UPDATED 07:30 EDT / JULY 19 2012

OpenStack Is Two, but Cloud Standards Still at Ground Zero

No cloud standardsNow that the cloud has been around long enough to transition from cutting edge to proven technology, standards have become a topic of discussion. Businesses have no guarantee that applications and content hosted in one cloud service will be easy to integrate or migrate to another cloud service. Standards may not be sexy, but they help reduce the risk of vendor and product lock-in, improve interoperability and allow effort to be focused on differentiators instead of commodity features. However, just defining cloud computing took years, so formally standardizing it is unlikely move quickly.

A number of organizations like the Open Group and   Open Cloud Consortium  are striving to standardize various aspects of cloud computing. Two efforts, OpenStack and CloudStack, are positioning themselves to be defacto standards and have an impressive list of vendor backers. This week one of these efforts, Rackspace-supported OpenStack, celebrated its second anniversary. Although OpenStack has over 150 supporters, including IBM and Red Hat that finally signed on as an official supporter in April, its reign as “the” cloud-computing standard is far from assured.

OpenStack, which began as an effort by Rackspace and NASA to be a “ubiquitous open source cloud computing platform for public and private clouds,” but it is far from ubiquitous at this point. In fact, it is not even the only active open source cloud standardization effort. Citrix defected from OpenStack in April in favor of its own CloudStack, which is being incubated by Apache, citing concerns about the stability and maturity of OpenStack. Samer Dholakia of Citrix openly criticized OpenStack saying,

“we were left with no choice but to pursue an alternative open source project. We can’t afford to wait a year or two for the technical maturation process that needs to happen.”
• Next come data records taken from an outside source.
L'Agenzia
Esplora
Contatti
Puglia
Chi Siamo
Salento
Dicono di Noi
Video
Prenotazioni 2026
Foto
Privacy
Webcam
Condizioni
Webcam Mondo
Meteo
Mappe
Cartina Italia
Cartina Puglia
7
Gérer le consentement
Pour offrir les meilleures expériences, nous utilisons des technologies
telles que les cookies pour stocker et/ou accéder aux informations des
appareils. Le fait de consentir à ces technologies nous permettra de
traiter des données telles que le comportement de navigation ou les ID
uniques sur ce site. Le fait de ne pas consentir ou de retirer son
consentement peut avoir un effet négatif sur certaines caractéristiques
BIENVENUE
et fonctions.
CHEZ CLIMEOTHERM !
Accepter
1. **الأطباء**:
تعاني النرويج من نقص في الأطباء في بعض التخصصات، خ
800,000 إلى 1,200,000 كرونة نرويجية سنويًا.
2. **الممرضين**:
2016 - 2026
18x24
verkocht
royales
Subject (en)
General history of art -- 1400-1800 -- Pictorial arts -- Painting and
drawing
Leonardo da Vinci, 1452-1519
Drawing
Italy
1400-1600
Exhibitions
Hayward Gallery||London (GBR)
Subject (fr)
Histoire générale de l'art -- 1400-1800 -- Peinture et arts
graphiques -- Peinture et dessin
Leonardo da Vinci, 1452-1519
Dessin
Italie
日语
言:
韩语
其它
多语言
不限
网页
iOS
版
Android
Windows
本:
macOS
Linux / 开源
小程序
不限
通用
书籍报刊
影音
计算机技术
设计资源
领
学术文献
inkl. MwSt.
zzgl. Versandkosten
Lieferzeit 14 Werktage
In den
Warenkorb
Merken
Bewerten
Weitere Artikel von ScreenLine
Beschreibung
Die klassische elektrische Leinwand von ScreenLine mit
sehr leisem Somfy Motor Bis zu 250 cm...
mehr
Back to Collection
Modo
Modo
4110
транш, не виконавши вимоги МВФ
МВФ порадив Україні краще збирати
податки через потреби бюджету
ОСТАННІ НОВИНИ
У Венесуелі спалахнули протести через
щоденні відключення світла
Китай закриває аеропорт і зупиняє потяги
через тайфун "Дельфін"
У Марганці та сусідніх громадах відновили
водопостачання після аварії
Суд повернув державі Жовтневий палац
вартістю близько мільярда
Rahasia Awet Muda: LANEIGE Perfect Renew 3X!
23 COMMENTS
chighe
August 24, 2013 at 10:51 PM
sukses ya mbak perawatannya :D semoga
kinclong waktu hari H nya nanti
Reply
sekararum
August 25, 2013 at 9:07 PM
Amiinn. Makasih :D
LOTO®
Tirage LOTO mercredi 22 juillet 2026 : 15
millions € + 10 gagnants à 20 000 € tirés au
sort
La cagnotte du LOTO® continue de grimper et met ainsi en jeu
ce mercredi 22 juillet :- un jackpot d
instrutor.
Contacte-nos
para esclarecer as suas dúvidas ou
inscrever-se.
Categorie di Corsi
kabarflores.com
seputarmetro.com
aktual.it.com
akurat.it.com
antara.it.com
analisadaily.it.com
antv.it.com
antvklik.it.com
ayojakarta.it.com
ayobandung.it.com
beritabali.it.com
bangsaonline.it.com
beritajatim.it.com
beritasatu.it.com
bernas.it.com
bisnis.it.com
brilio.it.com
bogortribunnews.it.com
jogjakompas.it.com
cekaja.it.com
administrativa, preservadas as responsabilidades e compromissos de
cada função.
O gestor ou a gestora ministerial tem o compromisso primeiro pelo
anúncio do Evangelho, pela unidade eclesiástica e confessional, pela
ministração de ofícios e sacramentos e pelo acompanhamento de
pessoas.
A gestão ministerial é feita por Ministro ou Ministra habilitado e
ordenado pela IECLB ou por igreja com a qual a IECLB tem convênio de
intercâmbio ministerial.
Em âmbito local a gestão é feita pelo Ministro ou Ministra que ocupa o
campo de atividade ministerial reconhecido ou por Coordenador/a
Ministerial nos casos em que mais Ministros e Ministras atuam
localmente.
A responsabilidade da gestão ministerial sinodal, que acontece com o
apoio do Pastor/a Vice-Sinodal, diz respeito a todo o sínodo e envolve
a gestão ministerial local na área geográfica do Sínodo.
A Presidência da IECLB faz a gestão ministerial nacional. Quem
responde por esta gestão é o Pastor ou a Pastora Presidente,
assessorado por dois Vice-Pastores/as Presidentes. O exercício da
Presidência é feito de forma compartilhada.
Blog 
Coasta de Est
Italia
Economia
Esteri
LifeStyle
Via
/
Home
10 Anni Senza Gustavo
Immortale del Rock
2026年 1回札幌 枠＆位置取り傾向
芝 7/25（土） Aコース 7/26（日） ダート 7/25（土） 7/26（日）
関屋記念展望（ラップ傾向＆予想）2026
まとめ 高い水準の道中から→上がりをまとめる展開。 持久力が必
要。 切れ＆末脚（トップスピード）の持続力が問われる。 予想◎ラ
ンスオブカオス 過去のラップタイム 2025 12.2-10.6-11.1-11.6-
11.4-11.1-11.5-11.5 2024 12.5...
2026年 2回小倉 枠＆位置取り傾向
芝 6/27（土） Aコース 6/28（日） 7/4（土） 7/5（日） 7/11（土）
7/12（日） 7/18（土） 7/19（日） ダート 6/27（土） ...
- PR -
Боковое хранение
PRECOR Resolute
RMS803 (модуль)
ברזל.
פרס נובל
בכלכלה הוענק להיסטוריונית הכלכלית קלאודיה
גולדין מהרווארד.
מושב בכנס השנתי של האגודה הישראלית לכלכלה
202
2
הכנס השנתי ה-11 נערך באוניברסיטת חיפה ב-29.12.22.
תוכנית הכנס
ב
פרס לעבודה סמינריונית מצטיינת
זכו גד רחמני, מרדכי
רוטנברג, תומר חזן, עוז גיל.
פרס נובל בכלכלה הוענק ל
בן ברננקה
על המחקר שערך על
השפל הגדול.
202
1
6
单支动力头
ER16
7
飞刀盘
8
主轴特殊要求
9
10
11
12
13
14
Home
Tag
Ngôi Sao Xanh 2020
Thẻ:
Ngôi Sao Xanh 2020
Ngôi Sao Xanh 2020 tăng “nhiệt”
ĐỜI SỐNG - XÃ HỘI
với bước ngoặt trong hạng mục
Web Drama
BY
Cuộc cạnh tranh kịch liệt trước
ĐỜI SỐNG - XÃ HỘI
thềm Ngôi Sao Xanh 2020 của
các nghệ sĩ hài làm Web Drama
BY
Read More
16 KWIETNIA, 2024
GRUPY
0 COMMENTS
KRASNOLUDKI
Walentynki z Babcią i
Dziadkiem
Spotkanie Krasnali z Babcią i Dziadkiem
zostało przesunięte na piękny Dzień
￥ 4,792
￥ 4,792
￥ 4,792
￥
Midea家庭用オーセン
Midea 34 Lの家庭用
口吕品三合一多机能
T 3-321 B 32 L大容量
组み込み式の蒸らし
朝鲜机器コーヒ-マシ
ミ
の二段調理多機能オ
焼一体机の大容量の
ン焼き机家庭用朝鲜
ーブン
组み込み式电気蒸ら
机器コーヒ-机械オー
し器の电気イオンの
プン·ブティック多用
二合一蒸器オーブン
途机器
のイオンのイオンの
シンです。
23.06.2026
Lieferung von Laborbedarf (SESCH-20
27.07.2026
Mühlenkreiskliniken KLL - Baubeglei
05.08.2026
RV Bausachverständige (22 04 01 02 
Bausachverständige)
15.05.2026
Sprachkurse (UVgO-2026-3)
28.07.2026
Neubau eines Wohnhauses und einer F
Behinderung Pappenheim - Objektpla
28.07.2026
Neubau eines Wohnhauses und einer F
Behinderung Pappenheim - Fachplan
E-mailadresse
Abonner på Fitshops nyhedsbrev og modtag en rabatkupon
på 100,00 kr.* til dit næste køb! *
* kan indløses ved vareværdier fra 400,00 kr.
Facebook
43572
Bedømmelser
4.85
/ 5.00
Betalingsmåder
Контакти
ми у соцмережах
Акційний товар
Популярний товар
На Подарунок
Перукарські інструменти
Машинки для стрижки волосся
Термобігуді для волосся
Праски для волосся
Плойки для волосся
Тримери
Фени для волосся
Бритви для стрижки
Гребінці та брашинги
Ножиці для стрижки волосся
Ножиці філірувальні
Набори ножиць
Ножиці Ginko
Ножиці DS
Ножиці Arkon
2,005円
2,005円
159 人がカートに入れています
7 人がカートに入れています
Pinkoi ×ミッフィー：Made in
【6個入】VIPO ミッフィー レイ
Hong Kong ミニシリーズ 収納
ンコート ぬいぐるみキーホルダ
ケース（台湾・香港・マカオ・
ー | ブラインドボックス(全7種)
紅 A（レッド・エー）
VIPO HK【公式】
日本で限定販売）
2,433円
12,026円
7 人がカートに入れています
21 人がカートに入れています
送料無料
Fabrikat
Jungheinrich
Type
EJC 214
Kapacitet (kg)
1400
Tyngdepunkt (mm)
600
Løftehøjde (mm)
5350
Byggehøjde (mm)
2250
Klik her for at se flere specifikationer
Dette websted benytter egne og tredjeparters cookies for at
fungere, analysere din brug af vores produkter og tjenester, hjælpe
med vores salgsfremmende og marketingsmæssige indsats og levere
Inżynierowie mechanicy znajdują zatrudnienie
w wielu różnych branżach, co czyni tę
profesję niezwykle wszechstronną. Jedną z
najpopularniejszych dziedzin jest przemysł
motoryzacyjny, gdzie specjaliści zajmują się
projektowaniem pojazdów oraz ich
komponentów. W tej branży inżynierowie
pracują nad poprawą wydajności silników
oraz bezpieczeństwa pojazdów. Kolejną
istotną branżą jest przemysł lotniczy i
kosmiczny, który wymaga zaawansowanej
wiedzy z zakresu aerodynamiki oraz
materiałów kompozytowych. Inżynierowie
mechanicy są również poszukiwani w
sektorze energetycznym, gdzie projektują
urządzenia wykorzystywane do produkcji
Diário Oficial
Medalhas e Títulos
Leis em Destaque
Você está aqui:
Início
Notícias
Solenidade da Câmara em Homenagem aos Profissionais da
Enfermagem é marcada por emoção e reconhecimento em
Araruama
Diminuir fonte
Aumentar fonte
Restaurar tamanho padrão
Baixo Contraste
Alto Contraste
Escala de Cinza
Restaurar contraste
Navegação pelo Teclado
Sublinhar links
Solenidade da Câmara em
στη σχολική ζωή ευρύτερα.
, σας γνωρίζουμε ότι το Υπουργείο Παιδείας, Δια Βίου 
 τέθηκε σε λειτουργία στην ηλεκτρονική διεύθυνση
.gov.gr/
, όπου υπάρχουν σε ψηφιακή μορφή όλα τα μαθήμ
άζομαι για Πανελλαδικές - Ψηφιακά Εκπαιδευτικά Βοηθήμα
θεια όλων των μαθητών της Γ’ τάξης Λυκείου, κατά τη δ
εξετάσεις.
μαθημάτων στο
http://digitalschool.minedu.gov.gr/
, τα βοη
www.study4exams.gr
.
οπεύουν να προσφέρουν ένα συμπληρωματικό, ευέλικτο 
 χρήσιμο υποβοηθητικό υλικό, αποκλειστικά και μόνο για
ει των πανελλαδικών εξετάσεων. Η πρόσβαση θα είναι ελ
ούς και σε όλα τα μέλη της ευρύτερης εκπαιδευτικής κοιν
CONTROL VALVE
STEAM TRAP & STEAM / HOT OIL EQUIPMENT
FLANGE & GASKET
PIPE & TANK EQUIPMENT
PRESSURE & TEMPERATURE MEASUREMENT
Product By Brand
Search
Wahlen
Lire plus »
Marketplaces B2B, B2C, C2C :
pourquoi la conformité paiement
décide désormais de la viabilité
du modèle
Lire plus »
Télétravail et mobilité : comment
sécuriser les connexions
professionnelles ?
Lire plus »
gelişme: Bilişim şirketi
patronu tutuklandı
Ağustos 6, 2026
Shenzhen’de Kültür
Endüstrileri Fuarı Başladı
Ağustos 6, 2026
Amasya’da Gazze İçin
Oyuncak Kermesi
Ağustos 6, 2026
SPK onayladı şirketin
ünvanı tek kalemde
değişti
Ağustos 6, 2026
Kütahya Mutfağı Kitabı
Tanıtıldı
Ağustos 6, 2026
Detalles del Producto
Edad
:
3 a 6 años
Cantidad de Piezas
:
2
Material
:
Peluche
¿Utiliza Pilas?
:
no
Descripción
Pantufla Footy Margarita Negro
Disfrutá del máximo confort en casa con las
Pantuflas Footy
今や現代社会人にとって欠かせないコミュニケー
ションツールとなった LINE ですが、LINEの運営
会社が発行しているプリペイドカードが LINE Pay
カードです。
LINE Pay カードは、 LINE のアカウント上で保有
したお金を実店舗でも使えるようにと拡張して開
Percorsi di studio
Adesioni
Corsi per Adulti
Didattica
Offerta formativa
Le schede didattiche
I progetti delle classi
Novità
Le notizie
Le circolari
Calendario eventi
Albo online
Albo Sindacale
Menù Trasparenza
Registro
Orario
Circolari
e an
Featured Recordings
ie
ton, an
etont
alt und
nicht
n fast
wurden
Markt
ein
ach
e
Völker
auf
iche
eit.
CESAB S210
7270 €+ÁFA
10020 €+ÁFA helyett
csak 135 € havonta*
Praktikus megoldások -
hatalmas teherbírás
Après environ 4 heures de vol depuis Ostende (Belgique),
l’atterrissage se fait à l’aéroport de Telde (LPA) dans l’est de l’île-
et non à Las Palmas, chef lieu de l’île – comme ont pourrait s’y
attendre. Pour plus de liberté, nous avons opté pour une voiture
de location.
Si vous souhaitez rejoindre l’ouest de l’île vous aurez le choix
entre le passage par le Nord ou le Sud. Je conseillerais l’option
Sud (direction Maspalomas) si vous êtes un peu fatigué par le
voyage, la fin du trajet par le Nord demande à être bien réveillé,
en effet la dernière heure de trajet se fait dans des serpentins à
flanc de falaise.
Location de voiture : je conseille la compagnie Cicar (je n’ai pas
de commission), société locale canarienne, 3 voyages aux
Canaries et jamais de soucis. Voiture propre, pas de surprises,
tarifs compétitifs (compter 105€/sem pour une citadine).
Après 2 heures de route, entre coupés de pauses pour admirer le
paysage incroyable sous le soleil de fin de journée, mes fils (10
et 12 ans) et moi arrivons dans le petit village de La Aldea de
OpenStack retorted with the technical equivalent of an eye-roll, a new release. Rackspace then quickly announced the availability of a production-ready service powered by OpenStack. Rackspace’s release, however was cautious. They allowed customers sign up for access to their new service, but granted access incrementally.

Why does this discord in the cloud standards space matter? For cloud vendors, the presence of multiple standards means vendors will need to select which standards to support or implement more than one standard. Both choices can be costly. Supporting multiple standards can drive up development cost, and choosing one standard over another can mean lost revenue opportunities.

From a customer perspective, if there is no common architecture, programming interfaces or general baseline, as businesses host more data and services in the cloud, they are assuming the risk that a misbehaved vendor could essentially hold them hostage. In the long run, these vendors will be driven from the market, but in the short run, it can be an expensive nightmare – especially for a small company. Even if a vendor is great, if a company outgrows the provider’s services or needs to pursue a technology not supported on the platform, a migration in the current environment can easily prove more expensive and time consuming than an initial roll out.